Several cities quickly responded with a lawsuit led by Huntington Beach and Dana Point, with support from Newport Beach, although they were not a named plaintiff in the suit.
Supervisor Don Wagner also threatened that Newsom would be forced to send down the National Guard and the California Highway Patrol to enforce the order, and OC Sheriff Don Barnes made an official statement that his officers would not enforce the beach closures.
Huntington Beach, Newport Beach and several other cities were allowed to reopen after their plans were approved by the state. The primary requirements for anyone visiting were that they be engaged in “active recreation,” such as hiking or biking.
Before their plans were approved, Huntington Beach led a lawsuit against the state of California to force the governor to reopen the beaches.
Stationary recreation, including options such as sunbathing, are not allowed on the beach under those agreements.
On Friday evening, a local judge officially rejected Huntington Beach’s legal challenge against Newsom’s beach closures, saying the beaches are now open for active use while also pointing to Supreme Court precedent that liberties are not absolute when a state is fighting an epidemic.
The council placed two separate items on the agenda to discuss reopening Monday night, but none of them have any concrete actions attached beyond directing staff to investigate whether the proposed programs could be implemented.
Councilmembers Mike Posey and Patrick Brenden are asking staff to develop a program that would allow new outdoor seating options at restaurants.
“Take out service for food and beverage is already allowed. Patrons should have, and for all practical purposes already have, dining access within public and private spaces,” the councilmembers said in their agenda report. “Adoption of the program would boost restaurant sales as well as boost a return to socialization.”
In a phone interview Saturday morning, Posey said one of his ideas for expanding the outdoor areas would be to convert public and private parking spaces to outdoor eating areas, and that restaurants wouldn’t need as much parking as normal due to the social distancing requirements.

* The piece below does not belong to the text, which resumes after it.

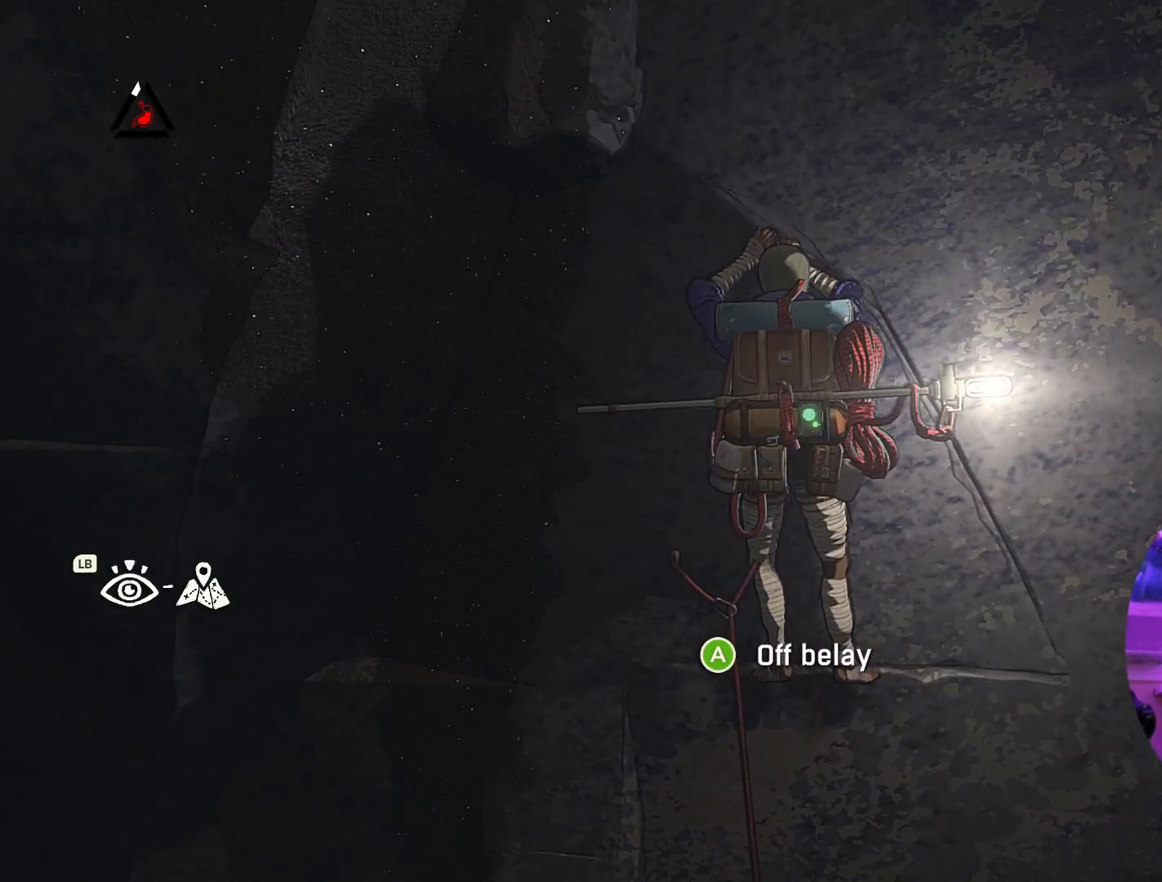
{"buttons": [], "left_stick": "center", "right_stick": "up", "events": [[350, "right_stick", "up"]]}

“Half of those parking spaces wouldn’t be used for parking cars, and then you could use them for parking tables,” Posey said. “All restaurants are allowed to service now, why couldn’t a patron take it to a table right outside the restaurant and consume it on site?”
Posey said that he’d already heard massive support for the program from Pacific City, and that it could help the city increase their sales tax revenue, a significant portion of the city’s annual tax revenue.

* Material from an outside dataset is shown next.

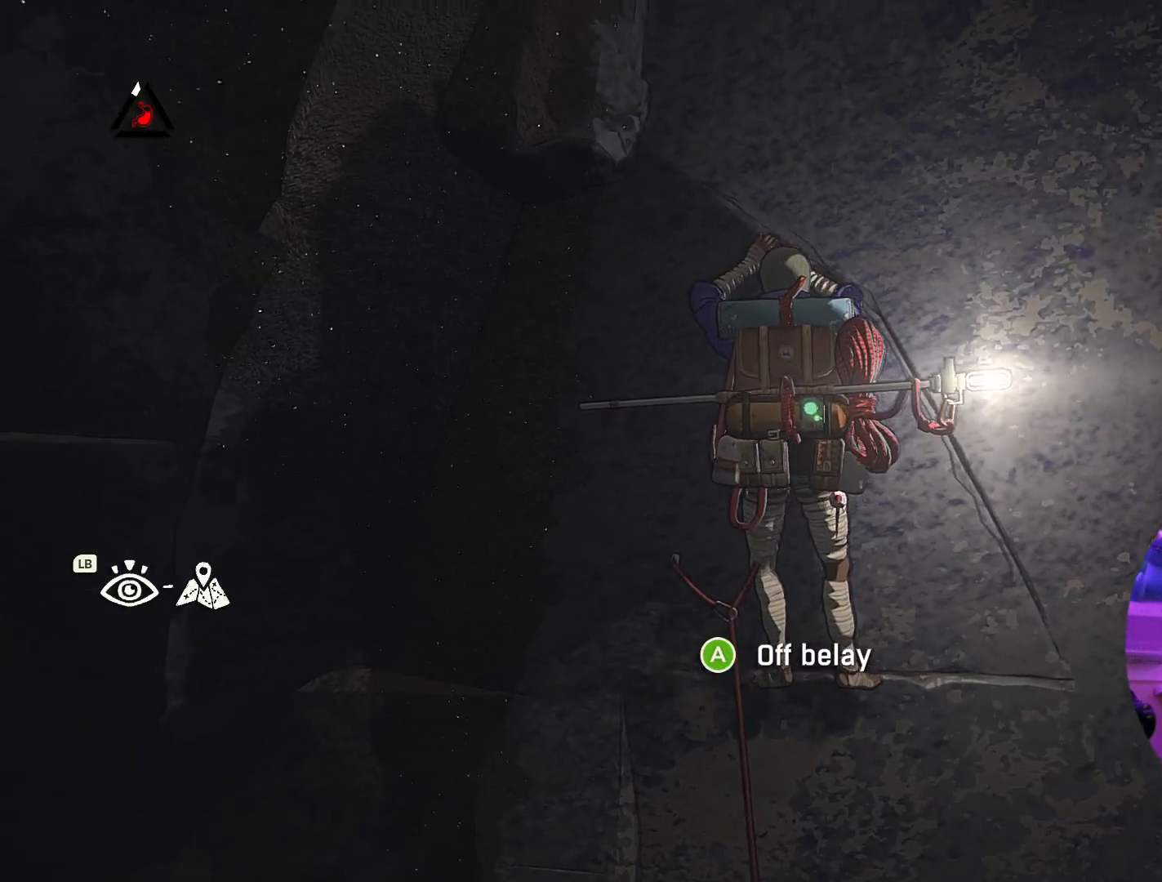
{"buttons": [], "left_stick": "center", "right_stick": "center", "events": [[67, "right_stick", "up-right"], [367, "right_stick", "center"]]}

“I can’t imagine anyone wouldn’t want to go to a restaurant. We’ve been cocooned,” Posey said. “If I can go out and eat outside and I can walk downtown or drive down, and eat outside, I’m going. I want to support our restaurants and I’ve been supporting them as much as I can to go.”

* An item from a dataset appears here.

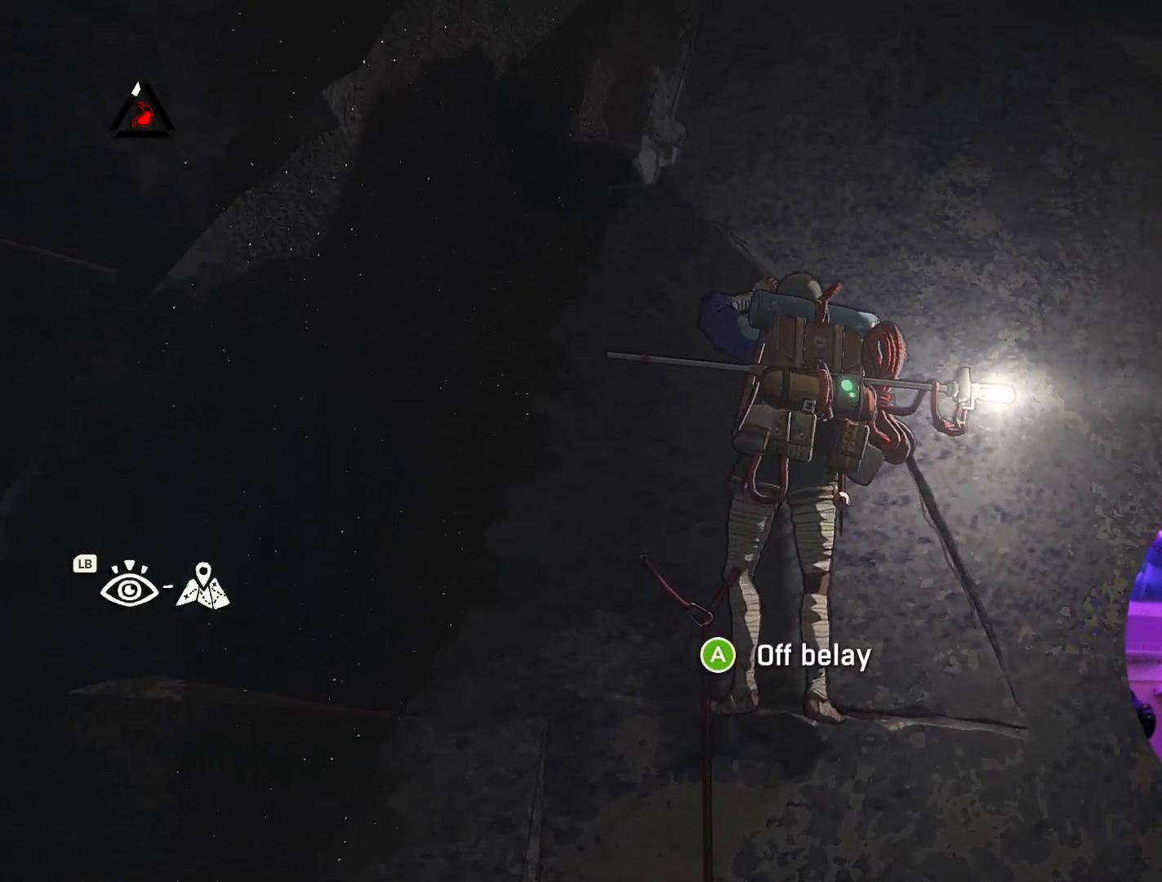
{"buttons": [], "left_stick": "center", "right_stick": "center", "events": []}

Councilman Erik Peterson asked for a discussion on reopening businesses and the policies needed to begin restarting the economy, saying that he hopes to see as many businesses as possible reopened.
“I’m hoping we see every business as essential. It’s essential to our economy and it’s essential to people’s well being,” Peterson said. “I’m so worried about businesses, especially our small businesses in town, not having what they need whenever this goal post changes daily on what can open and what can’t on what they’re going to need to reopen.”
Peterson said that his goal is to give consumers the option to either stay home or go out for their shopping, but that they should have both options.
“I’m hoping the council agrees and we basically say open up your business, do it safely, and follow the county guidelines,” Peterson said. “The consumer is going to decide, but I want the consumer to have a choice to go out, and let businesses have the tools to start again.”
He also asked for a discussion on the level of enforcement the city needed to continue with the state’s orders, saying that it had been mostly handled by city staff but that it was a policy discussion the council needed to have.
“Huntington Beach isn’t Sacramento, Huntington Beach isn’t LA,” Peterson said. “The governor knows what he knows, he knows San Francisco, and he left that a mess when he left, but he doesn’t know us and I think we know a little better.”